American Elections: A History of Controversy
The 2020 election isn’t going very smoothly – but that’s nothing new.
By: Jose Backer | November 12, 2020 | 468 Words
Usually, presidential elections go smoothly, with a winner being declared immediately after Election Day. But, as we see now in 2020, that isn’t always the case. In fact, there have been several presidential elections throughout the nation’s history that suffered controversy and took a while to work out.
In 1800, Thomas Jefferson and Aaron Burr received the same number of votes in the Electoral College. This tie forced the House of Representatives to meet and vote to choose the winner. Instead of letting each representative vote for their preferred candidate, the representatives from each state teamed up in state delegations, each of which got one vote.
In 1860, Southern states wouldn’t accept Abraham Lincoln as their president. Eventually, these states seceded from the Union and the Civil War was fought over their choice to leave. To this day, 1860 remains the most extreme example of a constitutional crisis that occurs when a large group of people refuses to accept the winner of the presidential election.
In 1960, the presidential election between Republican Richard Nixon and Democrat John F. Kennedy was challenged by many Republicans who thought Kennedy had won because of election fraud. Eventually, Kennedy was accepted as the winner, as Nixon admitted defeat.
The 2000 presidential election between Republican George W. Bush and Democrat Al Gore saw a dispute over the vote count. The main controversy occurred in Florida, a swing state, whose winner would decide the election.
Lawsuits were filed by the Gore campaign to begin hand recounts in Democratic counties, which the Bush campaign fought against. After Bush was finally declared Florida’s winner, Gore once again fought the results, and the Supreme Court eventually had to rule against the Gore campaign’s effort to contest Florida’s results.
Other confusing ballots with punch holes not properly punched (called “hanging chads”) and the confusing “butterfly ballot” that mistakenly caused voters to vote for a third party candidate led to a huge national debate over the validity of the election. To top it all off, Al Gore had won the popular vote and lost out in the Electoral College vote, which had only happened a few times before in American history.

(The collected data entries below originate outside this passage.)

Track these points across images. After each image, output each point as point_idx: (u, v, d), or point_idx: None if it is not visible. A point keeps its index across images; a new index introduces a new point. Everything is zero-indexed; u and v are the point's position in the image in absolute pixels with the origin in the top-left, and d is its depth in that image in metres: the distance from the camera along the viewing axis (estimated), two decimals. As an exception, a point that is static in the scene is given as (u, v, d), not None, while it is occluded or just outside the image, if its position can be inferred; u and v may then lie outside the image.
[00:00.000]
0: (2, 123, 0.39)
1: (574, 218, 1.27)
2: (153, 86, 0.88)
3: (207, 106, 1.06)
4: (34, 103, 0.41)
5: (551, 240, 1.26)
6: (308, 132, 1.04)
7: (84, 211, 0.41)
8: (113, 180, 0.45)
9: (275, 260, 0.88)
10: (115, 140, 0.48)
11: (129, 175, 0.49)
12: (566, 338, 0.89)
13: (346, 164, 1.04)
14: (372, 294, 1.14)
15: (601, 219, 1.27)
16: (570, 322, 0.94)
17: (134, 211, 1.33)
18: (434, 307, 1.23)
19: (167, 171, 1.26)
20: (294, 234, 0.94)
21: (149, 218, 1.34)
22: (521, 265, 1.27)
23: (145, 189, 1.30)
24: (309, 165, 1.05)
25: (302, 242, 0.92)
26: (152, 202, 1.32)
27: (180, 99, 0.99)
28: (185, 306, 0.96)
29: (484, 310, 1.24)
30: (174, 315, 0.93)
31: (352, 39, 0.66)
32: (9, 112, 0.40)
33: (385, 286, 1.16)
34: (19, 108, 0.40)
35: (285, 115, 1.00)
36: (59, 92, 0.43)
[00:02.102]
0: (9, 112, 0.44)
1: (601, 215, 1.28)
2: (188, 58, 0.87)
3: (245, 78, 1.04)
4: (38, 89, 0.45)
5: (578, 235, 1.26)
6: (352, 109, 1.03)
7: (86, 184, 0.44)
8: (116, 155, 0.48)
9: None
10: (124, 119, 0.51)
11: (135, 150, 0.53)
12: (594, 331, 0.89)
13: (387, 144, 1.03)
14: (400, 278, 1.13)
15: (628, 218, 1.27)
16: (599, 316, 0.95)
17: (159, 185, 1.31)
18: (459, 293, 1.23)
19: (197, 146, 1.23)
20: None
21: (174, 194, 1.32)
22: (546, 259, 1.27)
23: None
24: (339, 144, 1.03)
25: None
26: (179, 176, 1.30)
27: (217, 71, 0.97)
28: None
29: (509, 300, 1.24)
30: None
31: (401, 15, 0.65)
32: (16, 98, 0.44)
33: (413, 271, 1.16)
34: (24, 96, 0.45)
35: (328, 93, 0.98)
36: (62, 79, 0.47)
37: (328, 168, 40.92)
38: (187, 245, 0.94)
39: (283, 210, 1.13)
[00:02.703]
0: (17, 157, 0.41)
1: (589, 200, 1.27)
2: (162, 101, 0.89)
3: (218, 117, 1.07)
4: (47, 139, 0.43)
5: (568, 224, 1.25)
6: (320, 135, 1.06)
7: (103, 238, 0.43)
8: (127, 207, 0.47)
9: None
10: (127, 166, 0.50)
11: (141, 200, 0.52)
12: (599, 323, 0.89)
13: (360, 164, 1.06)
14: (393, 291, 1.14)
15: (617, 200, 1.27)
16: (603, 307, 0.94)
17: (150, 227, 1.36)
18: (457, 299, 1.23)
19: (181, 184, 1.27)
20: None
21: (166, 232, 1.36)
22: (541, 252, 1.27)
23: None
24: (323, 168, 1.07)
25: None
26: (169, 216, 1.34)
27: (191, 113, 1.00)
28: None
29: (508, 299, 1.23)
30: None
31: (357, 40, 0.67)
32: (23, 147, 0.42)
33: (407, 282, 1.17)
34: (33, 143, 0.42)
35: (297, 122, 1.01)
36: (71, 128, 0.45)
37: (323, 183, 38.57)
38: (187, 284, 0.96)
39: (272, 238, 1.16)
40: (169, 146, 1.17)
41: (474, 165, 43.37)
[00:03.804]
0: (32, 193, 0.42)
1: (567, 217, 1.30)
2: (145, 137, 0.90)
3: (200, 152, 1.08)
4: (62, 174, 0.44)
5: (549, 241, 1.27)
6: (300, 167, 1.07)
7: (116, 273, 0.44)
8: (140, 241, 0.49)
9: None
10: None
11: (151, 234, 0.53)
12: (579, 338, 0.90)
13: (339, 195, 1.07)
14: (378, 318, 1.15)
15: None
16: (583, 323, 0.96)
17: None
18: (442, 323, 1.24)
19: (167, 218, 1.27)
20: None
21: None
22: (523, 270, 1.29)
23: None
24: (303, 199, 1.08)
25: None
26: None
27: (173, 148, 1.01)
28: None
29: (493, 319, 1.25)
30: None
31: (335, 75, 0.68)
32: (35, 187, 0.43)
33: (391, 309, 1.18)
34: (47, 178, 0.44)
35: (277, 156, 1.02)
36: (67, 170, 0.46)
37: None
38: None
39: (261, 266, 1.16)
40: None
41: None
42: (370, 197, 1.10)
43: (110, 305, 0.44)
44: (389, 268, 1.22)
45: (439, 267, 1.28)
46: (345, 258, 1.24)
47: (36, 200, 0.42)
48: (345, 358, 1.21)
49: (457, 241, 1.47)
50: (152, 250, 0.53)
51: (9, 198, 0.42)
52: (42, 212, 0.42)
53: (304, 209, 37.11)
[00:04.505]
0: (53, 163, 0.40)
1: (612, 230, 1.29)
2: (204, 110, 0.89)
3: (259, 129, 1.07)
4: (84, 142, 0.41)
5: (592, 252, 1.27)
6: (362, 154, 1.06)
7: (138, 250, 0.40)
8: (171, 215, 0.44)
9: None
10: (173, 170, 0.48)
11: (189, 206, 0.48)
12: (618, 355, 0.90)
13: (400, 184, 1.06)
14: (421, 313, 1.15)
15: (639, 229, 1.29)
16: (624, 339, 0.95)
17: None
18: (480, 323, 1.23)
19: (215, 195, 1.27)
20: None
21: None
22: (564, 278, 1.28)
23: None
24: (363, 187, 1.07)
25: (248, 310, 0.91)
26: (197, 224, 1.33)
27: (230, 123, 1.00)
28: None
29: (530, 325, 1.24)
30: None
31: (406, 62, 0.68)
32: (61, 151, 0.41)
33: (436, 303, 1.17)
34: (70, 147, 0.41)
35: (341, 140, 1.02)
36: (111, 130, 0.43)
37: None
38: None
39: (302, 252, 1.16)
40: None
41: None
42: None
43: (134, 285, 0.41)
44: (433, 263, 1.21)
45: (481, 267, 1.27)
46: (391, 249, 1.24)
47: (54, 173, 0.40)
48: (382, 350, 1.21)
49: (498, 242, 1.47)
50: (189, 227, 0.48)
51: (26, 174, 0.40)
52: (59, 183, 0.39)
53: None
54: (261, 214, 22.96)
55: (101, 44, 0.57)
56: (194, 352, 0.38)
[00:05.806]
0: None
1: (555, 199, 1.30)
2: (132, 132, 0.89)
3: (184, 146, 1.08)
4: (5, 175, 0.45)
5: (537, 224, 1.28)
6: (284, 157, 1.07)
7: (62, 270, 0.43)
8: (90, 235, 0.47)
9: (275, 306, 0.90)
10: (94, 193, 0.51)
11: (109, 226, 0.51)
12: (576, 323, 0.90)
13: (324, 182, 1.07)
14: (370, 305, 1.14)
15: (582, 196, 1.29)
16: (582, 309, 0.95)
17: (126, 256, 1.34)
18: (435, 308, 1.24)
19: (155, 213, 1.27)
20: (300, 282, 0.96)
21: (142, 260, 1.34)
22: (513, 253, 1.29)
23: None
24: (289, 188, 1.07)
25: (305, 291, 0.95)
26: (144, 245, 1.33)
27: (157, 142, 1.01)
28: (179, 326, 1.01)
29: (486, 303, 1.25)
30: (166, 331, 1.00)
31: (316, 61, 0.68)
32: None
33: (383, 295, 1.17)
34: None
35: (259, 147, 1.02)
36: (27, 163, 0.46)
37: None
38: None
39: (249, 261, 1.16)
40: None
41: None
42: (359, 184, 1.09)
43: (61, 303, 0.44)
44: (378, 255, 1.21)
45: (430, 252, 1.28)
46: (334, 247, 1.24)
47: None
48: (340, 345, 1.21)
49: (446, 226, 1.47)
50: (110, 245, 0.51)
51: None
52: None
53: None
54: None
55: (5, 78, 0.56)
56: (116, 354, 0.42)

Attitudes from the 2000 election still resonate today, with many Americans believing that a Supreme Court case may once again decide the winner of the presidential election. Before the 2020 election, both Democrats and Republicans urged their candidates not to concede, especially with the uncertainty mass mail-in voting had brought. Despite the confusion, America has a procedure for the peaceful transition of power.